* Begin Article *

Travel in Ethiopia is hard... (Harri J)

Ethiopia: northern highlands

Travel in Ethiopia has its challenges, but up in the northern highlands, an inspirational community project repays every step of the journey

Henry Wismayer | Issue 116 | November 2010

Through the fog of semi-concussion, I flipped myself over in the pile of litter, looked up at the Ethiopian night sky, and wondered where it had all gone wrong.

I was 650km north of Addis Ababa, lying sprawled in a 3m hole in the pavement that I’d somehow contrived not to see in the predawn gloom. It was a new low on an increasingly arduous journey from the deceptive comforts of the capital, and for the first time I was beginning to agree with the downbeat mantra I’d read in the guidebooks and heard from other travellers: “Travelling in Ethiopia is hard!”

Perhaps it was to be expected – after all, two decades of famine and regional warfare hadn’t done much to encourage high expectations. But back in Addis Ababa, it had been easy to wave away such negative comments. There I had sipped macchiatos, ogled display cases full of early hominid bones at the National Museum, and enjoyed one of the world’s finest cuisines in the evening. Even better, I’d found a man who offered to drive me up to the northern highlands, the land of soaring 3,000-4,000m plateaus I planned to explore en route to the rock-cut churches of Lalibela, the eighth wonder of the world.

But things had changed these past two days. I’d spent most of  the time watching Habtamu, the man who had offered me the lift, tinkering with the spluttering entrails of his Toyota Hi-Ace, only emerging from its innards to remark, “This is when we say in Ethiopia, ‘Shit happens’.”

* End Article *
* Begin Data lines *

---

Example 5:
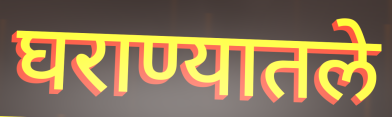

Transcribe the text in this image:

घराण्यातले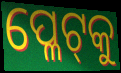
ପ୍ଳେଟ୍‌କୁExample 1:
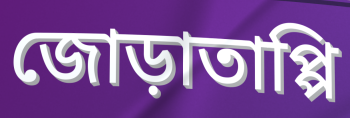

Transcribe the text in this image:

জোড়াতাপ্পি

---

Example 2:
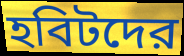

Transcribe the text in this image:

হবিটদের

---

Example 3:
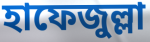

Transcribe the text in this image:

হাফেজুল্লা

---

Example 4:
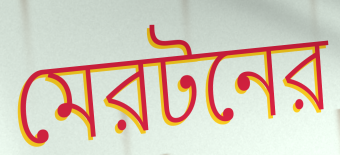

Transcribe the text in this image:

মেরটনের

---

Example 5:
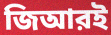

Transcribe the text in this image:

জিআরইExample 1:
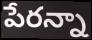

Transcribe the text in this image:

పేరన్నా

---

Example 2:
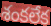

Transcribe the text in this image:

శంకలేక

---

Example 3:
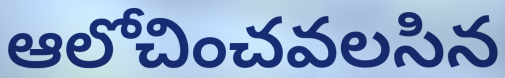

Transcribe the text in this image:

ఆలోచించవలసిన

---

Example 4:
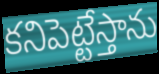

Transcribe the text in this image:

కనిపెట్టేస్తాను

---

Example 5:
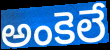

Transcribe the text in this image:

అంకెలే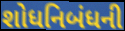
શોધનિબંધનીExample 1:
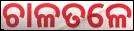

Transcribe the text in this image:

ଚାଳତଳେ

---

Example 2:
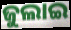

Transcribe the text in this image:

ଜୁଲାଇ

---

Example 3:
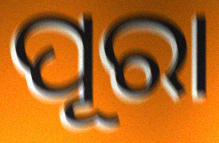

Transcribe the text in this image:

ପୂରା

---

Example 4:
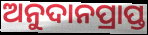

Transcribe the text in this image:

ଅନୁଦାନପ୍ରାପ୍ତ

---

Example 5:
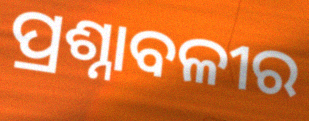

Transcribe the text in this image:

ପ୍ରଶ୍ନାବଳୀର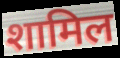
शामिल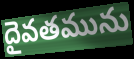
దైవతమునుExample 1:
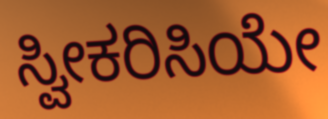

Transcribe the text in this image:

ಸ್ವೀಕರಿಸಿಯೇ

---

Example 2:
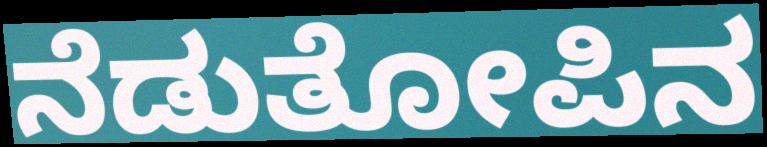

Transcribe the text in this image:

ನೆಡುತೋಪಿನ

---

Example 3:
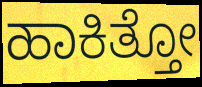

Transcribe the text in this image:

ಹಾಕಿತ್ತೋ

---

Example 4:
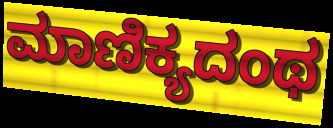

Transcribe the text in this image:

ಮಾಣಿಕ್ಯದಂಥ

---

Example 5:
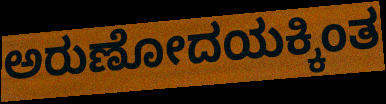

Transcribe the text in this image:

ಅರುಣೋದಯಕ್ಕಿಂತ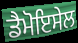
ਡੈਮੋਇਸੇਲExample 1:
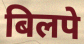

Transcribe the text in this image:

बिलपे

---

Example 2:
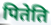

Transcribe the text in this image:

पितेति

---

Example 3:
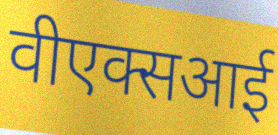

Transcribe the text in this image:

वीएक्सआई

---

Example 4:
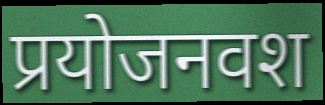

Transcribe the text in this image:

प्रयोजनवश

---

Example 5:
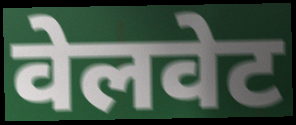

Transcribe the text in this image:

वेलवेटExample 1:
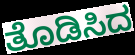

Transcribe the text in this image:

* End Data lines *

_Tasks to perform_:
- 1) In the article about travel in Ethiopia's northern highlands, what make and model of vehicle did Habtamu drive?
- 2) Continue the article about travel in Ethiopia's northern highlands, starting right after its final sentence.

_The answers_:
- 1) A Toyota Hi-Ace.

- 2)
Then there had been the infamous bouts of ‘faranji frenzy’ that see foreigners constantly harassed by hordes of children shouting ‘You! You! Faranji! You!’. And finally there was the fleapit of a hotel when I arrived in Dessie, a town I had come to speculate was short for ‘despair’, and that I had been rushing to escape when this pothole put in an unscheduled appearance.

Lying there, I’d concluded that Ethiopia would have to pull off a miracle if it was going to expunge the black mark now hanging over it on my imaginary map.

The audacity of hope

What I didn’t know then was that something miraculous had already happened, a miracle that had been seven years in the making.

As the rest of the world geared up for the 21st century (according to the Ethiopian calendar, it is currently only 2003), an Englishman called Mark Chapman was laying the foundations for Tourism in Ethiopia for Sustainable Future Alternatives, shortened to Tesfa, which means ‘hope’ in Amharic. Tesfa works with the people living on the Meket Escarpment, a sheer-sided wedge of basalt highland between Dessie and Lalibela. Their idea is simple: local communities guide and host walkers through this landscape of shivering prairies and spectacular clifftop views, trekking by day and stopping each evening at a collection of specially-built tukuls (roundhouses), perched on the precipice.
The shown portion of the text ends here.